The state Division of Personnel could administer inspectors' tests without the board, Boggs said. The state spends $6,800 a year to run the board.
"It's an added layer of bureaucracy that doesn't add anything to the process," Boggs said.
Corky DeMarco of the West Virginia Oil and Natural Gas Association said after the meeting that the industry is neutral on the issue.
The amendment discussed Thursday also would let the state change the amount of experience that inspectors need in the industry, which is six years.
Inspectors for other fields, such as mining, don't need six years of industry experience, Boggs said.
But Radabaugh said on-the-job experience is valuable because "books only tell you so much."
Experience on drilling rigs is what truly teaches people, he said.
If the state changes the qualifications, "I'm afraid you're going end up with a whole different breed of inspector than what we have right now," he said.
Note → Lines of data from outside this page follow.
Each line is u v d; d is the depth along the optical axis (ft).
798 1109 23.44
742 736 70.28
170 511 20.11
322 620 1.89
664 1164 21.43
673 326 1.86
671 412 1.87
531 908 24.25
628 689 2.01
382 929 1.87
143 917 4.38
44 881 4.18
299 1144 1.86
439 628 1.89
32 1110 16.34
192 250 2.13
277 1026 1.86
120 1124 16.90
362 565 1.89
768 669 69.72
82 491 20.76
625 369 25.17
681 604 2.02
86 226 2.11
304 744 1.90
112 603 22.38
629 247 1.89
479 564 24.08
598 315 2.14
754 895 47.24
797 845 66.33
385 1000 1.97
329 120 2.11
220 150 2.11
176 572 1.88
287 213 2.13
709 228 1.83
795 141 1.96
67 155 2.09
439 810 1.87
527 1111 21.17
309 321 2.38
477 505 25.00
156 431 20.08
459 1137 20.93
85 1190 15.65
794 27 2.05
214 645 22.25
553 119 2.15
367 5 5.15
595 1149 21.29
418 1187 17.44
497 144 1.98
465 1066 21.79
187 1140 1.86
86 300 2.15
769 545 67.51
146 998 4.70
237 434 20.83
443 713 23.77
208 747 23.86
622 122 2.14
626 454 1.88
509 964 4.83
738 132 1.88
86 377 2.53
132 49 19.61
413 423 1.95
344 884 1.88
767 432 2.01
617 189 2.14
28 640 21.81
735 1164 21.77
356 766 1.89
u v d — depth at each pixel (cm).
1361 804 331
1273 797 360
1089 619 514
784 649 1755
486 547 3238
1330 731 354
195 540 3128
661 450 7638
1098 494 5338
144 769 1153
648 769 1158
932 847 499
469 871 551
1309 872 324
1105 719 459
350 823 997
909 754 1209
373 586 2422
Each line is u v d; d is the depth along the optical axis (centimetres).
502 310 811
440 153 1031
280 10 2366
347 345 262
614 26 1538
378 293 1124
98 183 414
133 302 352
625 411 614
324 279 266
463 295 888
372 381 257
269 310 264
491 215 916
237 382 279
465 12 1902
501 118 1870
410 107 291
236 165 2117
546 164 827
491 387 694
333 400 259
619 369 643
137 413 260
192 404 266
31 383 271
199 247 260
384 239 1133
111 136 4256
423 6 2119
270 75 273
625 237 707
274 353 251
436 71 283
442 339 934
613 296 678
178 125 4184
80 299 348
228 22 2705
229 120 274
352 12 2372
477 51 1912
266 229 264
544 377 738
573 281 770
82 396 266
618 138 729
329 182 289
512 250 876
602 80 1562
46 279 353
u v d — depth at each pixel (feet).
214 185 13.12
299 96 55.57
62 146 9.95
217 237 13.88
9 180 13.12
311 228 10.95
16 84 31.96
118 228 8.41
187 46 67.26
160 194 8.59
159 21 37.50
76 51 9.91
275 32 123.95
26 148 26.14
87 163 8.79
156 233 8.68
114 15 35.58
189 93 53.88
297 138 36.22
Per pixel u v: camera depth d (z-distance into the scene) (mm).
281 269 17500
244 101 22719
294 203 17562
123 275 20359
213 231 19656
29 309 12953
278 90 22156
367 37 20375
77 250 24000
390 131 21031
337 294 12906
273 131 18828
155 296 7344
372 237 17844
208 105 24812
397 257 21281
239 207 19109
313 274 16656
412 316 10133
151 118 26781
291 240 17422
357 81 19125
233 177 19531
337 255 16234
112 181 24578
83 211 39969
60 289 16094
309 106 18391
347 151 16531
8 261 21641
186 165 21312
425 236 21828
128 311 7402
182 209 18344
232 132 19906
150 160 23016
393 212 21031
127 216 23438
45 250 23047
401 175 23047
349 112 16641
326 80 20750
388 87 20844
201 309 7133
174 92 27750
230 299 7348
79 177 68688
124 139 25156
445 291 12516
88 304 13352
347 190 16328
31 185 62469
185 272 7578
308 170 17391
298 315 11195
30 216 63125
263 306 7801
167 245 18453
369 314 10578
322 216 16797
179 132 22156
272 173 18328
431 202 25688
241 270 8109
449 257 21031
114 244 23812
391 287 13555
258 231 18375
Radabaugh also urged legislators to raise inspector pay.
There's been a lot of focus on hiring more inspectors to deal with the Marcellus boom, but "there's no need hiring new inspectors if you're not going take care of the ones you've got," he said.
State inspectors earn about $35,000 a year but can make twice that working on rigs.
Lawmakers are in Charleston this week for a special session on redistricting and for regularly scheduled monthly interim meetings. The Marcellus committee might not meet again until next month.